[Data]
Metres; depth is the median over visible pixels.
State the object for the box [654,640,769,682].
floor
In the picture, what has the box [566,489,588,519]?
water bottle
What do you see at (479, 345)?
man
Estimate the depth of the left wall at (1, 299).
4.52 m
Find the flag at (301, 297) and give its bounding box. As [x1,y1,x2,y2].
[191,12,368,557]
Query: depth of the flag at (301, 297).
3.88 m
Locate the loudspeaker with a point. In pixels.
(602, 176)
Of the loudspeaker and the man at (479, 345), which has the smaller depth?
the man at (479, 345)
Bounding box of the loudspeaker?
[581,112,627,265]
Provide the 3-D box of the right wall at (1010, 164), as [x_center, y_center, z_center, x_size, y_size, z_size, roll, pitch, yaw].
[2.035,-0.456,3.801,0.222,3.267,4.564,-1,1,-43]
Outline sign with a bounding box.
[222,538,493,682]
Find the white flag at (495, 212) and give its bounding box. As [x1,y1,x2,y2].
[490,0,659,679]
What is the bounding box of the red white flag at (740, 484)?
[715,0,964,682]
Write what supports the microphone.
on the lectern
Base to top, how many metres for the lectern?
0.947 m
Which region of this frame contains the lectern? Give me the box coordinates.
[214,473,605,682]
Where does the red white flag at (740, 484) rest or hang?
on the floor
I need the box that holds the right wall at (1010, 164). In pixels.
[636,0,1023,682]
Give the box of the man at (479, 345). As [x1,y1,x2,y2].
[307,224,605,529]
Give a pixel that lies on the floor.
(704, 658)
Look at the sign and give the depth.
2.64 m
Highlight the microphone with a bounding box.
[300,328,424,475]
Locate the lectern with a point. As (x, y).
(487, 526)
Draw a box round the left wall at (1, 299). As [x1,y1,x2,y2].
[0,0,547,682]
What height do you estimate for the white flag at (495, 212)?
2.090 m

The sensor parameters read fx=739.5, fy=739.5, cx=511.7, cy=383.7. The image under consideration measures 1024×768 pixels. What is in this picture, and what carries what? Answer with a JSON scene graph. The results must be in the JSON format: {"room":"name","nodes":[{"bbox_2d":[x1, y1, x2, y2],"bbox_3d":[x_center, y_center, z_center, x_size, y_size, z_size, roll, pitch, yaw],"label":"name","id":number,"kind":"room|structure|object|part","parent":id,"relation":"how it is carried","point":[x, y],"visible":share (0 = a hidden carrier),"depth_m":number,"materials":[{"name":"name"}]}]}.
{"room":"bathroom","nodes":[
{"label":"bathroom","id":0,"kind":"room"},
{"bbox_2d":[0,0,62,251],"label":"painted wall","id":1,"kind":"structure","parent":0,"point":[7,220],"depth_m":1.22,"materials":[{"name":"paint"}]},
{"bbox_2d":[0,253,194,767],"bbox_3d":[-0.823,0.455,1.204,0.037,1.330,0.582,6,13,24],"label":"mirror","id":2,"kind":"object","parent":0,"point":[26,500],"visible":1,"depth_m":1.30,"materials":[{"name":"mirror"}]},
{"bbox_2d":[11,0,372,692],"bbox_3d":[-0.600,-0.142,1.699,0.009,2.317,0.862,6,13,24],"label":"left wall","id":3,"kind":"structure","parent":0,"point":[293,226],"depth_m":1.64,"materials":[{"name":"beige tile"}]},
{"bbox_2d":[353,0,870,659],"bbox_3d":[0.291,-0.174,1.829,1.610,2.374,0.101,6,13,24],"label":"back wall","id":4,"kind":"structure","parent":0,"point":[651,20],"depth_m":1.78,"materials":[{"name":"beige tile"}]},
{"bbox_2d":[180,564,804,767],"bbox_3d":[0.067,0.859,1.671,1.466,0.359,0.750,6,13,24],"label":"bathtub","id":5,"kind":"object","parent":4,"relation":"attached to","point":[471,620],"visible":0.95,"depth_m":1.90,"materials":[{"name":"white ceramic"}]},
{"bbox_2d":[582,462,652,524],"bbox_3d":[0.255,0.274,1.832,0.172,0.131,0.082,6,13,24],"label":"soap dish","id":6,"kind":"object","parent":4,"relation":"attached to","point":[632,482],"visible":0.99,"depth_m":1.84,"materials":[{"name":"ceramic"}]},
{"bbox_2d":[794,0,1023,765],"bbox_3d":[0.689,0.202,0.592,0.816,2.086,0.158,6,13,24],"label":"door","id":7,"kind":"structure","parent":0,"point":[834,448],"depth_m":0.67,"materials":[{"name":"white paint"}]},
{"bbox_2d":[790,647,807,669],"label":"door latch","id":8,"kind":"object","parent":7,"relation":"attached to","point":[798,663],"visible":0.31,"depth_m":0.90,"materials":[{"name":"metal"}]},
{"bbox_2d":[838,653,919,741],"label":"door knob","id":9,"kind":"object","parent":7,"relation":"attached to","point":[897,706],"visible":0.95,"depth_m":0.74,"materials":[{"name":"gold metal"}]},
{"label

[What to work on] Please copy each line above exactly as written.

[Written response]
Metres; depth is the median over visible pixels.
State the object for the box [654,640,769,682].
floor
In the picture, what has the box [566,489,588,519]?
water bottle
What do you see at (479, 345)?
man
Estimate the depth of the left wall at (1, 299).
4.52 m
Find the flag at (301, 297) and give its bounding box. As [x1,y1,x2,y2].
[191,12,368,557]
Query: depth of the flag at (301, 297).
3.88 m
Locate the loudspeaker with a point. In pixels.
(602, 176)
Of the loudspeaker and the man at (479, 345), which has the smaller depth?
the man at (479, 345)
Bounding box of the loudspeaker?
[581,112,627,265]
Provide the 3-D box of the right wall at (1010, 164), as [x_center, y_center, z_center, x_size, y_size, z_size, roll, pitch, yaw].
[2.035,-0.456,3.801,0.222,3.267,4.564,-1,1,-43]
Outline sign with a bounding box.
[222,538,493,682]
Find the white flag at (495, 212) and give its bounding box. As [x1,y1,x2,y2].
[490,0,659,679]
What is the bounding box of the red white flag at (740, 484)?
[715,0,964,682]
Write what supports the microphone.
on the lectern
Base to top, how many metres for the lectern?
0.947 m
Which region of this frame contains the lectern? Give me the box coordinates.
[214,473,605,682]
Where does the red white flag at (740, 484) rest or hang?
on the floor
I need the box that holds the right wall at (1010, 164). In pixels.
[636,0,1023,682]
Give the box of the man at (479, 345). As [x1,y1,x2,y2].
[307,224,605,529]
Give a pixel that lies on the floor.
(704, 658)
Look at the sign and give the depth.
2.64 m
Highlight the microphone with a bounding box.
[300,328,424,475]
Locate the lectern with a point. As (x, y).
(487, 526)
Draw a box round the left wall at (1, 299). As [x1,y1,x2,y2].
[0,0,547,682]
What height do you estimate for the white flag at (495, 212)?
2.090 m

The sensor parameters read fx=739.5, fy=739.5, cx=511.7, cy=383.7. The image under consideration measures 1024×768 pixels. What is in this picture, and what carries what? Answer with a JSON scene graph. The results must be in the JSON format: {"room":"name","nodes":[{"bbox_2d":[x1, y1, x2, y2],"bbox_3d":[x_center, y_center, z_center, x_size, y_size, z_size, roll, pitch, yaw],"label":"name","id":number,"kind":"room|structure|object|part","parent":id,"relation":"how it is carried","point":[x, y],"visible":share (0 = a hidden carrier),"depth_m":number,"materials":[{"name":"name"}]}]}.
{"room":"bathroom","nodes":[
{"label":"bathroom","id":0,"kind":"room"},
{"bbox_2d":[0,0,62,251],"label":"painted wall","id":1,"kind":"structure","parent":0,"point":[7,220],"depth_m":1.22,"materials":[{"name":"paint"}]},
{"bbox_2d":[0,253,194,767],"bbox_3d":[-0.823,0.455,1.204,0.037,1.330,0.582,6,13,24],"label":"mirror","id":2,"kind":"object","parent":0,"point":[26,500],"visible":1,"depth_m":1.30,"materials":[{"name":"mirror"}]},
{"bbox_2d":[11,0,372,692],"bbox_3d":[-0.600,-0.142,1.699,0.009,2.317,0.862,6,13,24],"label":"left wall","id":3,"kind":"structure","parent":0,"point":[293,226],"depth_m":1.64,"materials":[{"name":"beige tile"}]},
{"bbox_2d":[353,0,870,659],"bbox_3d":[0.291,-0.174,1.829,1.610,2.374,0.101,6,13,24],"label":"back wall","id":4,"kind":"structure","parent":0,"point":[651,20],"depth_m":1.78,"materials":[{"name":"beige tile"}]},
{"bbox_2d":[180,564,804,767],"bbox_3d":[0.067,0.859,1.671,1.466,0.359,0.750,6,13,24],"label":"bathtub","id":5,"kind":"object","parent":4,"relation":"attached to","point":[471,620],"visible":0.95,"depth_m":1.90,"materials":[{"name":"white ceramic"}]},
{"bbox_2d":[582,462,652,524],"bbox_3d":[0.255,0.274,1.832,0.172,0.131,0.082,6,13,24],"label":"soap dish","id":6,"kind":"object","parent":4,"relation":"attached to","point":[632,482],"visible":0.99,"depth_m":1.84,"materials":[{"name":"ceramic"}]},
{"bbox_2d":[794,0,1023,765],"bbox_3d":[0.689,0.202,0.592,0.816,2.086,0.158,6,13,24],"label":"door","id":7,"kind":"structure","parent":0,"point":[834,448],"depth_m":0.67,"materials":[{"name":"white paint"}]},
{"bbox_2d":[790,647,807,669],"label":"door latch","id":8,"kind":"object","parent":7,"relation":"attached to","point":[798,663],"visible":0.31,"depth_m":0.90,"materials":[{"name":"metal"}]},
{"bbox_2d":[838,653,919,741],"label":"door knob","id":9,"kind":"object","parent":7,"relation":"attached to","point":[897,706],"visible":0.95,"depth_m":0.74,"materials":[{"name":"gold metal"}]},
{"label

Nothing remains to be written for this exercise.